In her essay, Santagelo talked to six other same sex couples about their experiences, including one of the two couples that served as plaintiffs in the case that struck down Texas’ marriage law, which is now pending appeal.

Nicole: “[When we were discussing having children] we thought, ‘Do we get married now even though it’s not legal in our own state?’ We knew we wanted to have kids, but we didn’t want to have kids and not be married. We’re both pretty traditional people. There’s just no way we’re going to have kids out of wedlock, and I wanted to be able to tell [our son] that we’re as married as we can possibly be. … She had an inordinately hard labor, a C-section that wasn’t planned. It became an emergency. For about 30 minutes we didn’t know what was going to happen.”

Cleo: “It only comes up in some of the most vulnerable times. During the labor and delivery—you can’t adopt a child while he or she is in utero, so if something had happened … they become essentially orphans, they don’t have a second parent. The [legal arrangements] that we had, she could make decisions for me. She couldn’t make health decisions for him. We didn’t even think of that. You don’t think about those things. You think that you’re covered, you talk to your lawyer, you’ve got everything filed and prepared and ready, and then you’re in this situation and all of a sudden it dawns on you, ‘Oh my God.’ It really drove home the need to change the laws in this state. … So we are vulnerable, and that’s one of the reasons why we feel so strongly about the lawsuit that we’re in. We want to make sure that all the default laws that are afforded to different-sex couples are given to us as well, because we’re a family and we feel that if the state really wants to promote responsible procreation, then why are you making it harder for us?”

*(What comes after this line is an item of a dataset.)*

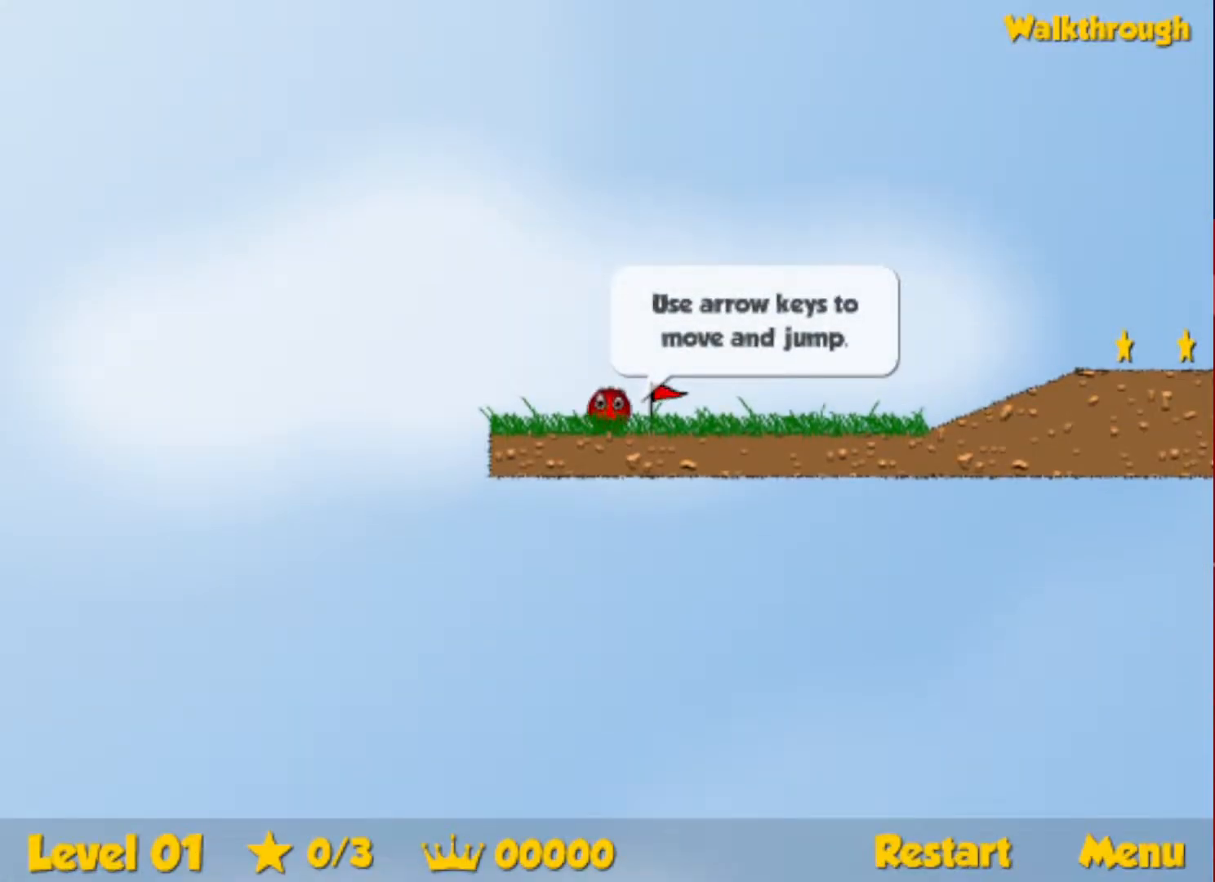
{"keys": ["right"], "events": []}
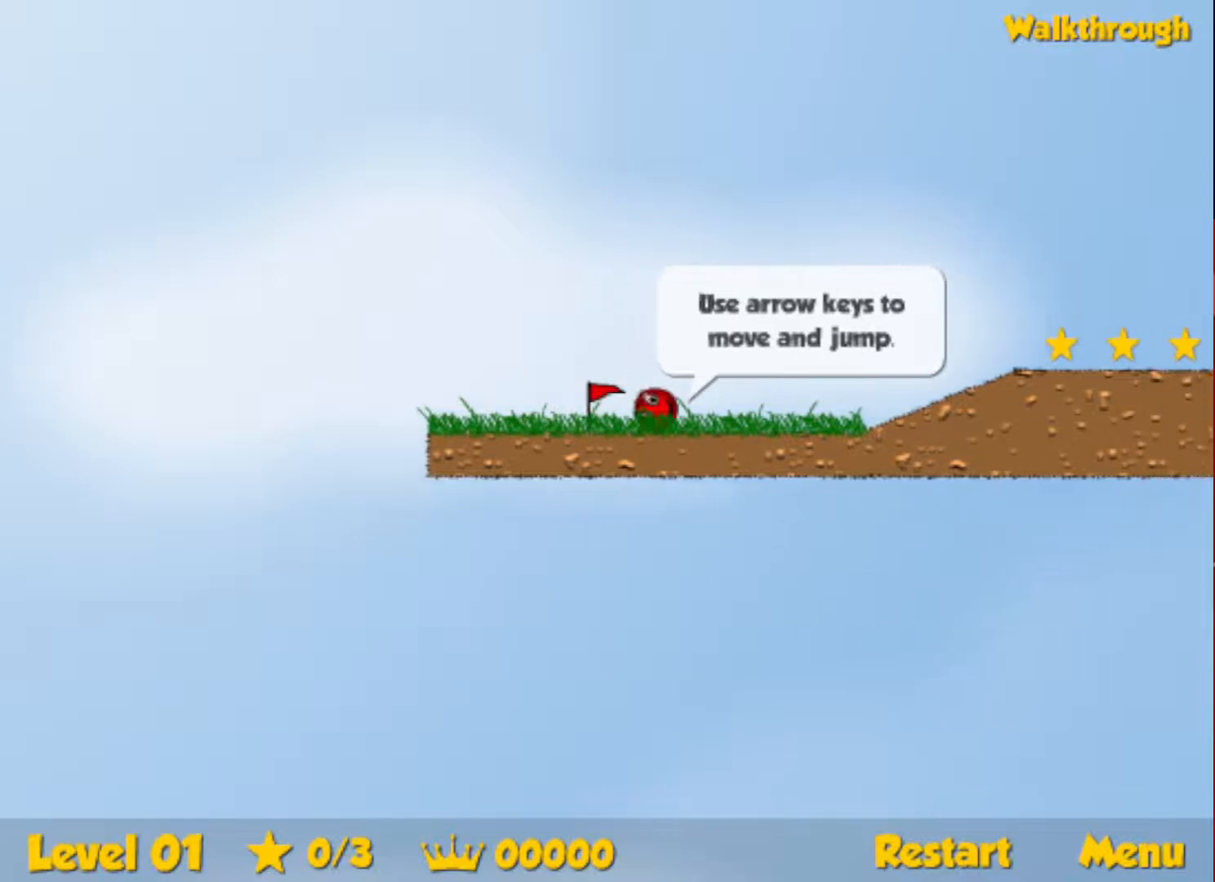
{"keys": ["right"], "events": [[317, "up", "down"], [350, "up", "up"]]}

Nicole: “You don’t have an accidental kid in a gay relationship. There is so much intention and planning that goes into having a kid. There’s nothing irresponsible about that.”

Reading that just kills me. I can’t begin to wrap my mind around the hell that Nicole Dimetman and her son would have faced if tragedy had struck, but the point is that she shouldn’t have had to think about that. The sooner we as a society fix this injustice, the better.